Test Nummer 16: Der Spitznamen-Test.
Wenn ihr eure Tochter z.B Katharina nennen wollt, dann werden die Leute sie irgendwann  zwangsläufig Kathi nennen oder auch Kat. Kata. Miezekätzchen. Wenn du damit einverstanden bist, super- Katharina ist es. Wenn du aber nicht Stunden deines Lebens damit verbringen willst „Sie heißt SUSANNE, nicht SUSI!“ zu kreischen, dann könntest du deine Wahl nochmal überdenken.

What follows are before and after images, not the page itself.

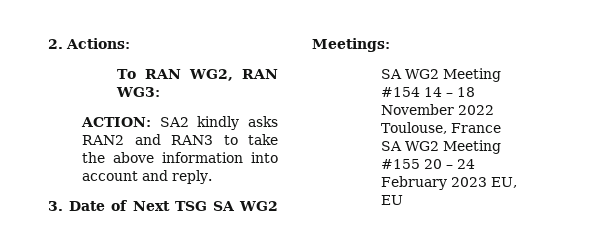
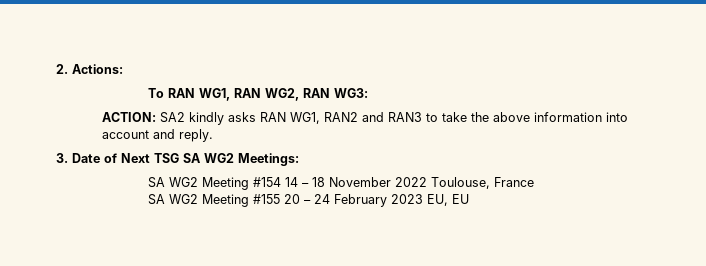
(181, 74) none -> [198,88,261,101] WG1, RAN
(278, 121) none -> [259,112,320,124] RAN WG1,

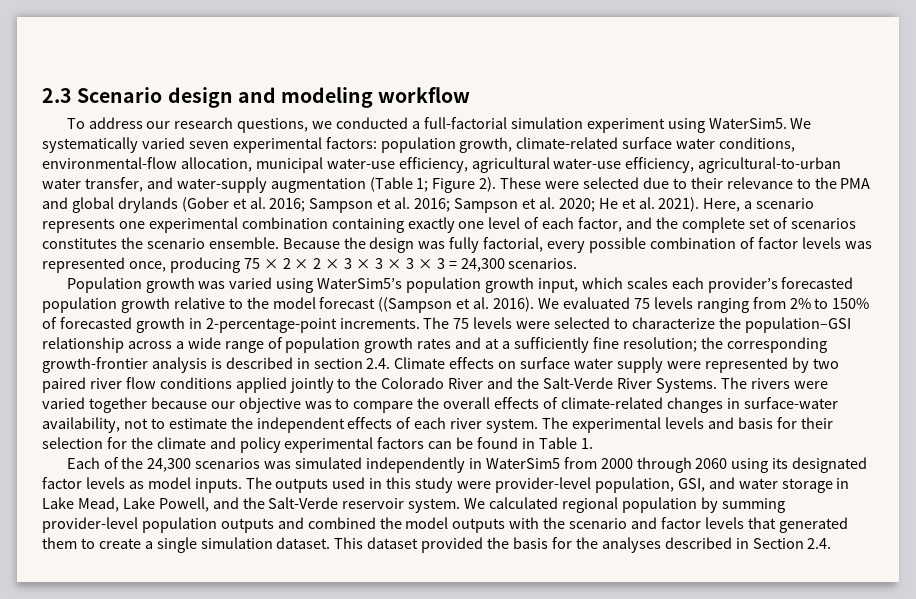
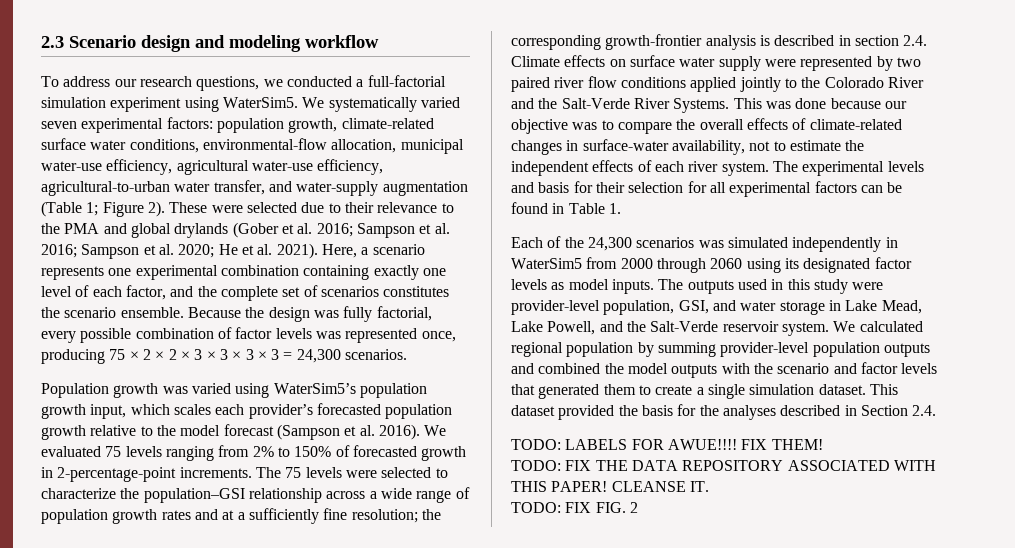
[378,297,453,313] ((Sampson -> [276,424,340,440] (Sampson
[720,377,828,389] [42,397,147,413] The rivers were varied together -> [733,98,827,109] This was done
[130,437,281,453] the climate and policy -> [709,182,726,193] all
(832, 543) none -> [511,439,823,450] [511,460,936,471] [511,481,709,492] [511,502,638,513] // TODO: LABELS FOR AWUE!!!! FIX THEM! // TODO: FIX THE DATA REPOSITORY ASSOCIATED WITH THIS PAPER! CLEANSE IT. // TODO: FIX FIG. 2

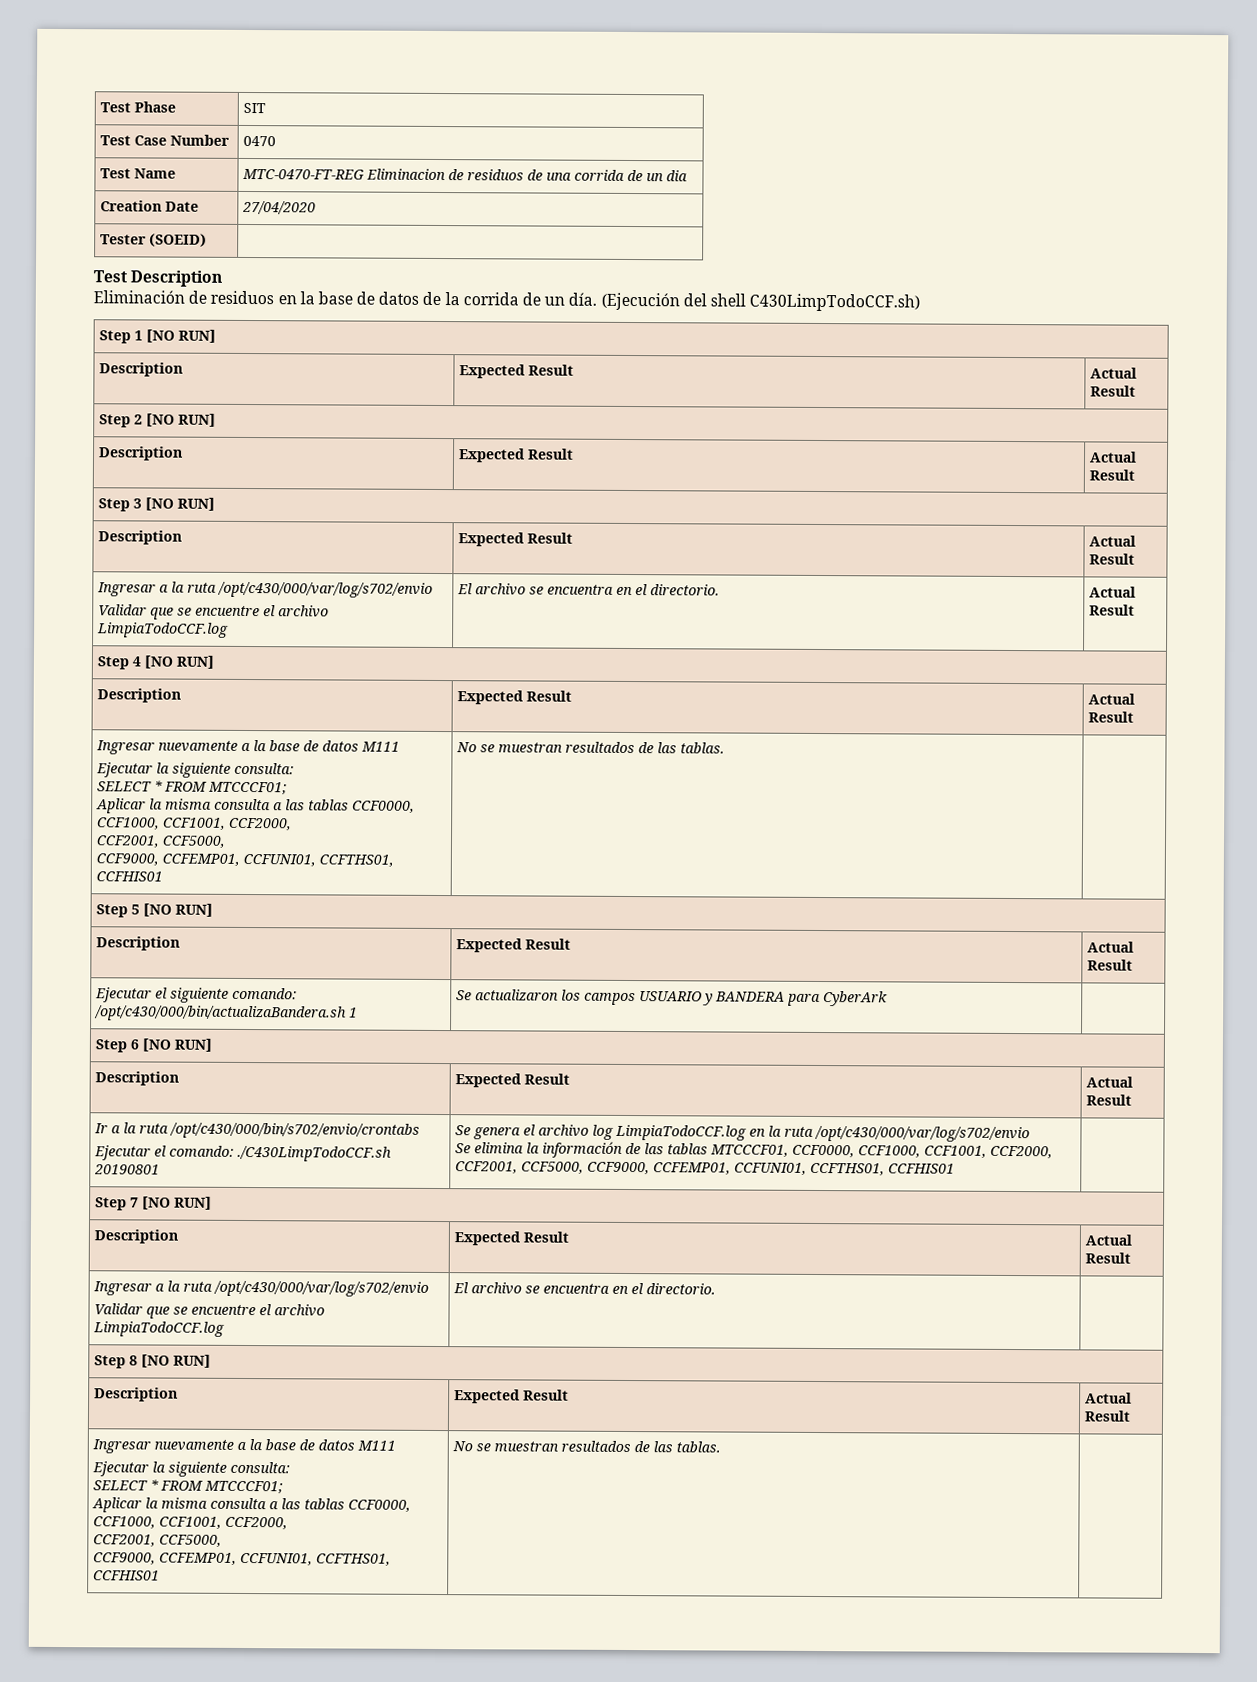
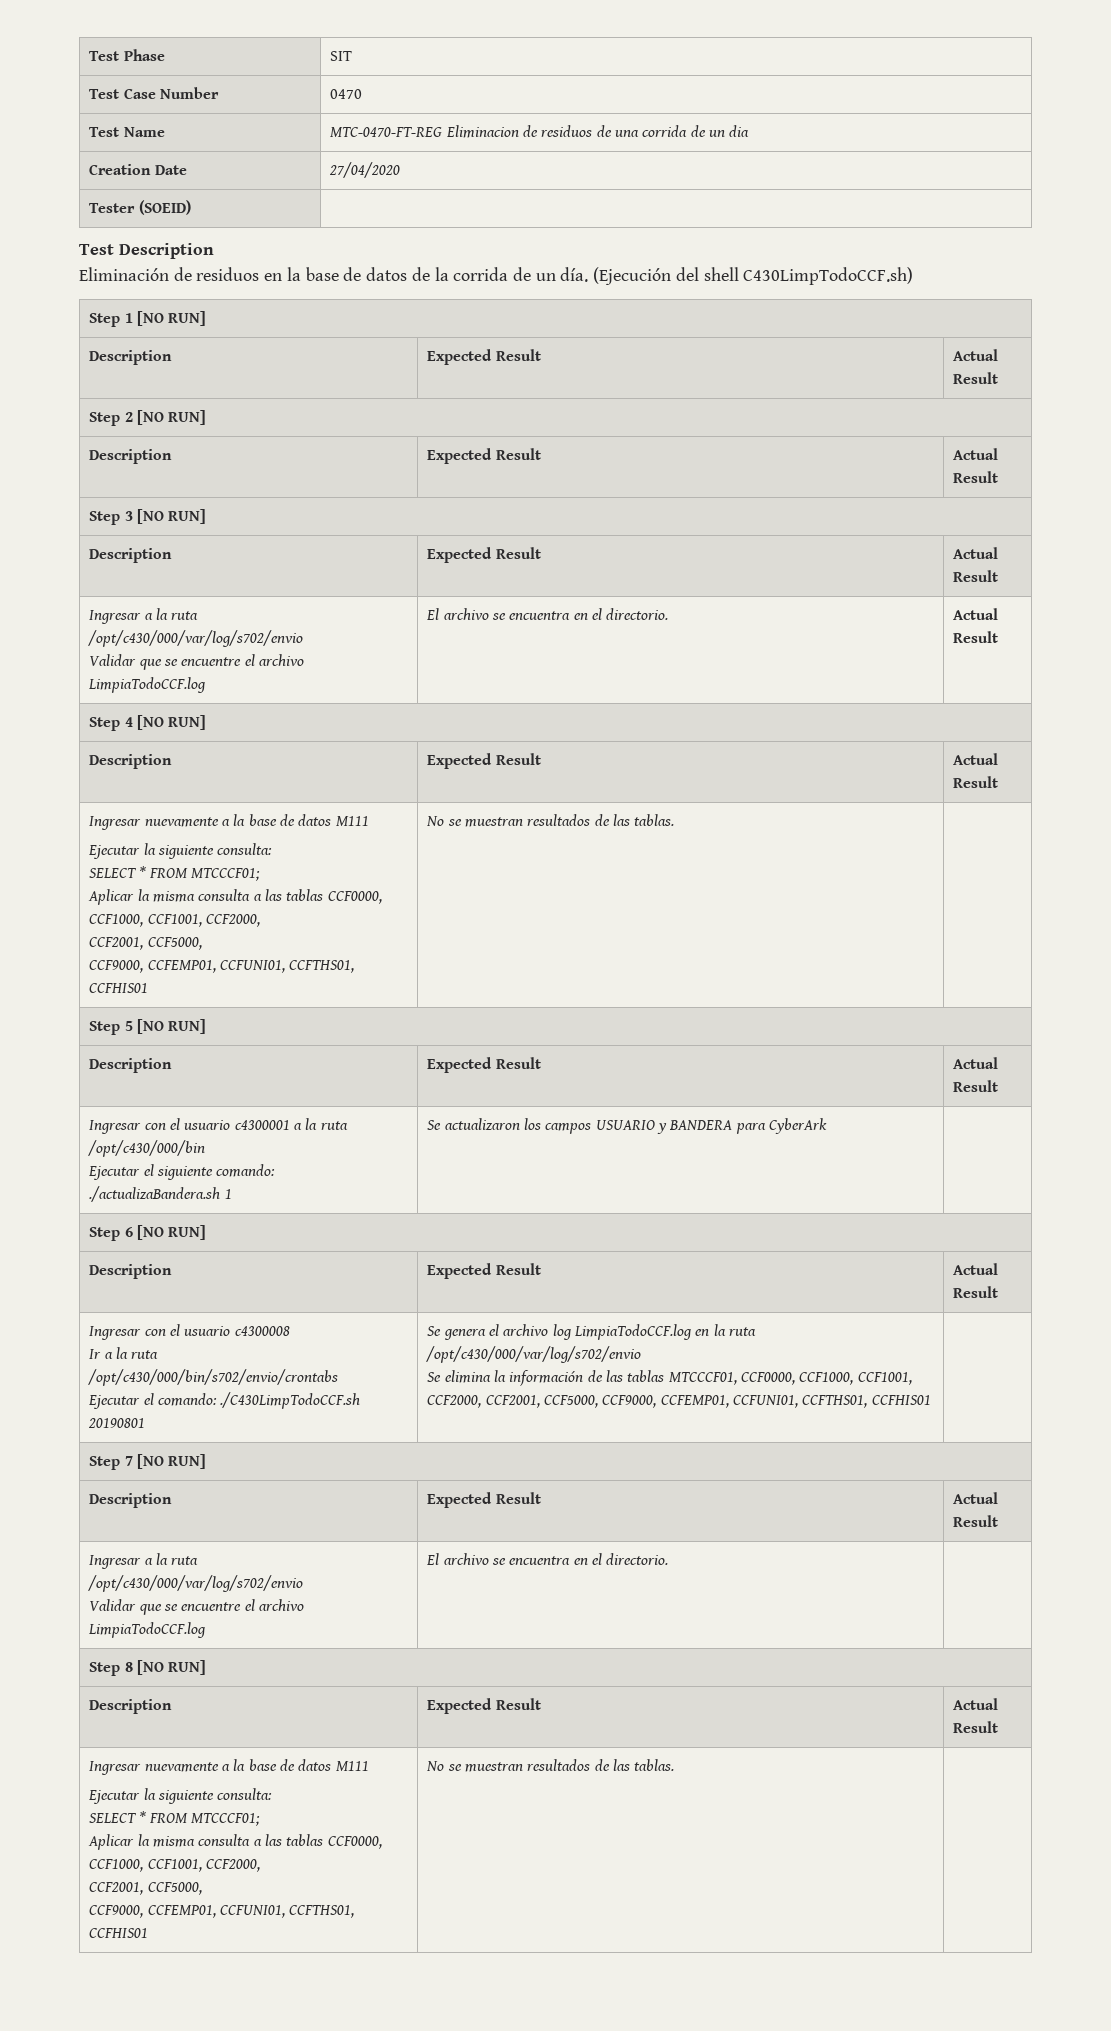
(1134, 965) none -> [89,1118,348,1134] [88,1140,206,1157] Ingresar con el usuario c4300001 a la ruta /opt/c430/000/bin //
[94,1005,348,1022] /opt/c430/000/bin/actualizaBandera.sh -> [89,1186,221,1202] ./actualizaBandera.sh
(1133, 1100) none -> [89,1324,290,1340] Ingresar con el usuario c4300008 //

Weißt du, der Namen dem du deinem Kind gibst, wird nicht nur ein wichtiger Teil seines Lebens, sondern auch ein wichtiger Teil seiner gesamten Identität ausmachen- der erste Eindruck bei jedem, mit dem er jemals in Kontakt kommen wird. Vielleicht mag es sich für dich bzw. euch ein wenig seltsam anfühlen, den Namen eines noch nicht geborenen Kindes auf dem Spielplatz laut kund zu tun, oder die Schwägerin zu fragen, wie sie den Namen  buchstabieren würde ABER sieh es einfach als Praxistest für all die seltsamen Dinge, die dein Kind während seines Lebens erleben wird, an. Der gewählte Name sollte keine Hürde für das Kind sein, sondern ihm im besten Falle eine große Freude bereiten und ich kann mit NICHT vorstellen, dass ein Don Armani Karl-Heinz sich später wirklich über seine Namen freuen wird.